[Saved data entries]
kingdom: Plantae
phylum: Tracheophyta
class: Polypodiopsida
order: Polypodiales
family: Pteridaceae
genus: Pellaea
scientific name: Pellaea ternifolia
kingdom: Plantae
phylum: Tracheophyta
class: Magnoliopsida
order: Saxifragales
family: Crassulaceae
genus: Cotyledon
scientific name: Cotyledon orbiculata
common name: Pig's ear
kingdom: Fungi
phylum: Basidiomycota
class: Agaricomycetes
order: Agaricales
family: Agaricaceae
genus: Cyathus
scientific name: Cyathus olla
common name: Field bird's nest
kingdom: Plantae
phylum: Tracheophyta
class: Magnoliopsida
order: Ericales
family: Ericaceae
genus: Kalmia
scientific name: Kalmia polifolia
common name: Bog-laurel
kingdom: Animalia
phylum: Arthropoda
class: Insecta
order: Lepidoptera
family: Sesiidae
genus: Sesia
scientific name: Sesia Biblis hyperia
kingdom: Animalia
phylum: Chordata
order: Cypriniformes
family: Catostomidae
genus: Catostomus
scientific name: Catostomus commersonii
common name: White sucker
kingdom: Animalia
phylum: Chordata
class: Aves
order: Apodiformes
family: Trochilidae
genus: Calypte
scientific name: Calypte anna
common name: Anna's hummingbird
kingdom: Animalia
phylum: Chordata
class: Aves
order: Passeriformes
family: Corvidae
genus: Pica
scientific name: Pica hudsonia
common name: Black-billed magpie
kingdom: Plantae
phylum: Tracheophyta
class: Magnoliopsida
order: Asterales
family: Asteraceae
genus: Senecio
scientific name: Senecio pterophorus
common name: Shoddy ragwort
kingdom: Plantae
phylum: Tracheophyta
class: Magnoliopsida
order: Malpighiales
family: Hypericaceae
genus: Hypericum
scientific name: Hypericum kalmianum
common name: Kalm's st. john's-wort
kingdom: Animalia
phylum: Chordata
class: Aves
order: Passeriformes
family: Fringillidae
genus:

Exercise aim:
Reproduce every line of the data above without any change.

The answer:
kingdom: Plantae
phylum: Tracheophyta
class: Polypodiopsida
order: Polypodiales
family: Pteridaceae
genus: Pellaea
scientific name: Pellaea ternifolia
kingdom: Plantae
phylum: Tracheophyta
class: Magnoliopsida
order: Saxifragales
family: Crassulaceae
genus: Cotyledon
scientific name: Cotyledon orbiculata
common name: Pig's ear
kingdom: Fungi
phylum: Basidiomycota
class: Agaricomycetes
order: Agaricales
family: Agaricaceae
genus: Cyathus
scientific name: Cyathus olla
common name: Field bird's nest
kingdom: Plantae
phylum: Tracheophyta
class: Magnoliopsida
order: Ericales
family: Ericaceae
genus: Kalmia
scientific name: Kalmia polifolia
common name: Bog-laurel
kingdom: Animalia
phylum: Arthropoda
class: Insecta
order: Lepidoptera
family: Sesiidae
genus: Sesia
scientific name: Sesia Biblis hyperia
kingdom: Animalia
phylum: Chordata
order: Cypriniformes
family: Catostomidae
genus: Catostomus
scientific name: Catostomus commersonii
common name: White sucker
kingdom: Animalia
phylum: Chordata
class: Aves
order: Apodiformes
family: Trochilidae
genus: Calypte
scientific name: Calypte anna
common name: Anna's hummingbird
kingdom: Animalia
phylum: Chordata
class: Aves
order: Passeriformes
family: Corvidae
genus: Pica
scientific name: Pica hudsonia
common name: Black-billed magpie
kingdom: Plantae
phylum: Tracheophyta
class: Magnoliopsida
order: Asterales
family: Asteraceae
genus: Senecio
scientific name: Senecio pterophorus
common name: Shoddy ragwort
kingdom: Plantae
phylum: Tracheophyta
class: Magnoliopsida
order: Malpighiales
family: Hypericaceae
genus: Hypericum
scientific name: Hypericum kalmianum
common name: Kalm's st. john's-wort
kingdom: Animalia
phylum: Chordata
class: Aves
order: Passeriformes
family: Fringillidae
genus:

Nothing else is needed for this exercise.